Ладно. Как бы там ни было, жизнь продолжается. Хотя… Но только не «ку-ку».
Может, случайно встретимся, когда назад поеду? Ох…
Вот и опять они, эти несбыточные грёзы. Какой-то Фет, какой-то Афанасий…
Зачем мне надо?.. В глаза бы только заглянул. Вдохнул бы запах. Губами бы волос её коснулся. А дальше что?..
И заболел бы ещё больше. Но не обсессией, да будь она неладна, а тоской смертельной, безысходной.

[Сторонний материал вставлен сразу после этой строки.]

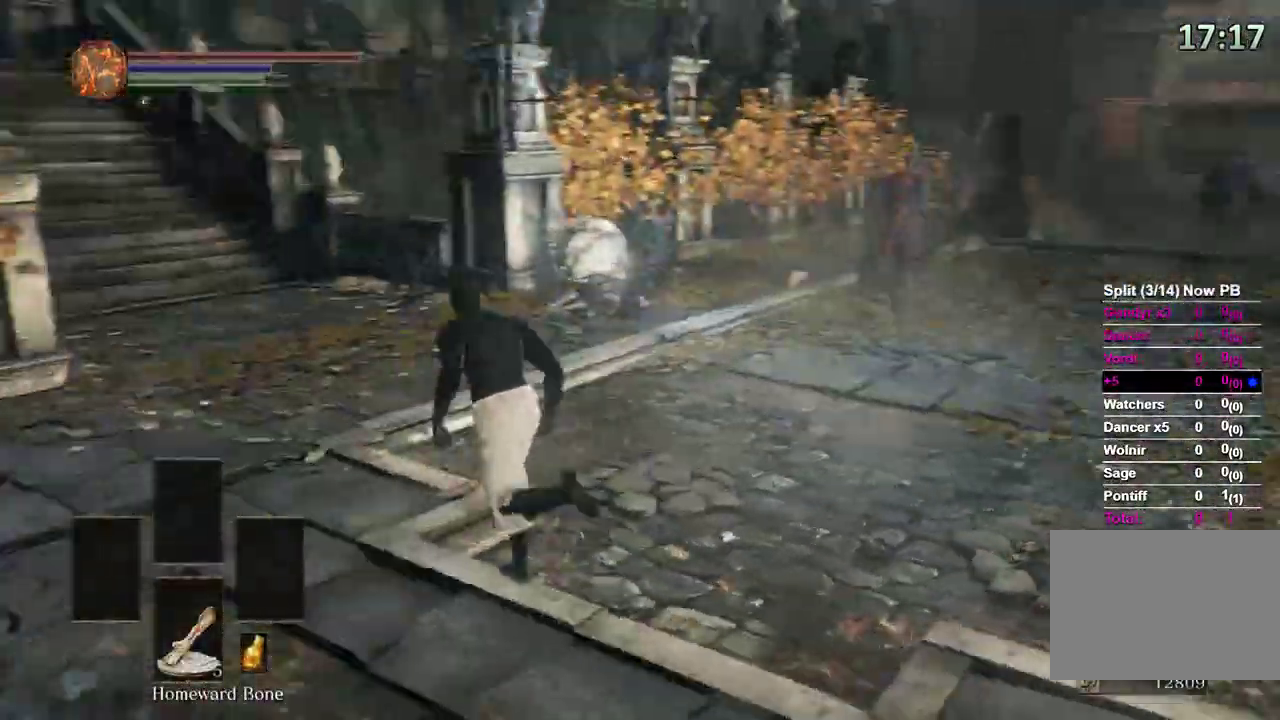
{"buttons": ["B"], "left_stick": "up-left", "right_stick": "center"}
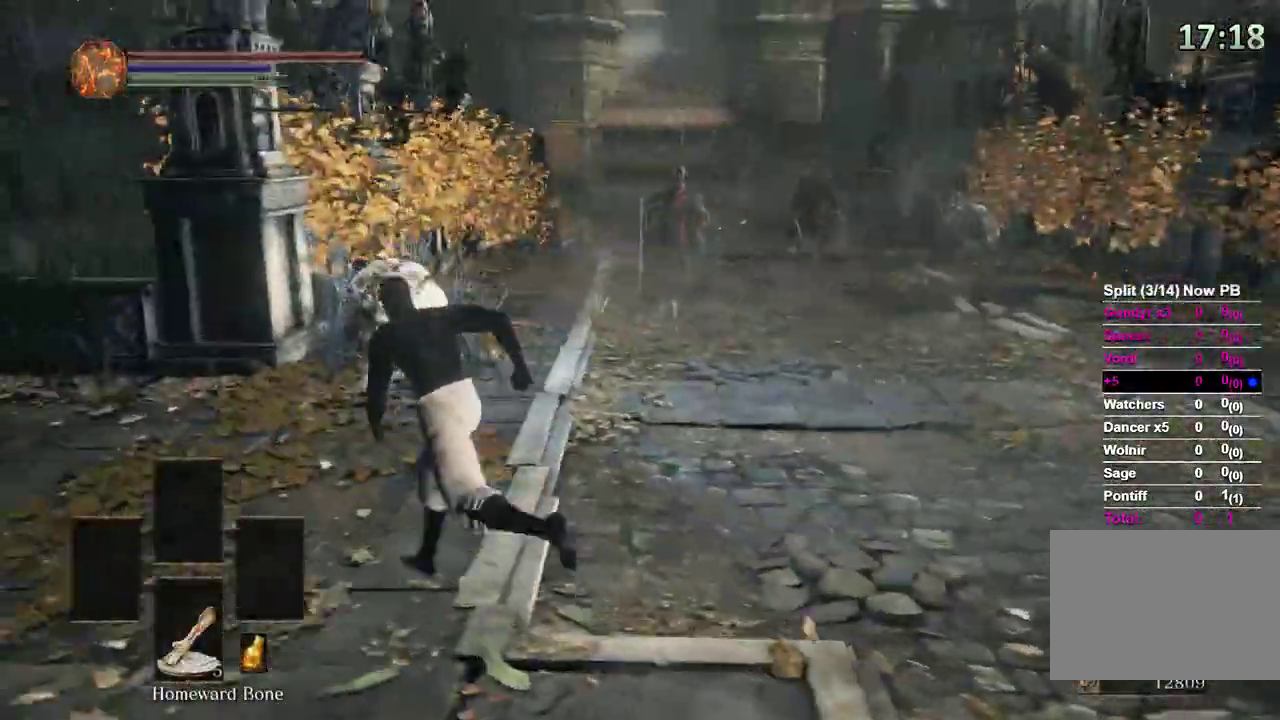
{"buttons": ["B"], "left_stick": "up-left", "right_stick": "left", "events": [[233, "right_stick", "left"]]}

«Молчите, твари! И меня прикончит, по рукоять вогнав клинок, тоска…»
Нет уж.
Не сводит Бог теперь или судьба, оно, наверное, и лучше…
Но как смириться?
Кто подсказал бы, я не знаю.
Рябчики оперились, распятнались и собрались в большие табуны. По сотне курочек как минимум. Разлетаются, меня увидев и заслышав, во все стороны, знакомо фьюрикают, тут же и падают в траву, найди их. Ещё непуганые и нестреляные, стремглав и далеко, как пули, не уносятся, в густых зарослях черёмухи или в пихтачах не прячутся – знают, что не сезон ещё, что люди ходят в эту пору без ружья и не охотятся. Я и с ружьём бы шёл, стрелять не стал бы – жалко. Другой кто – пусть, только не я.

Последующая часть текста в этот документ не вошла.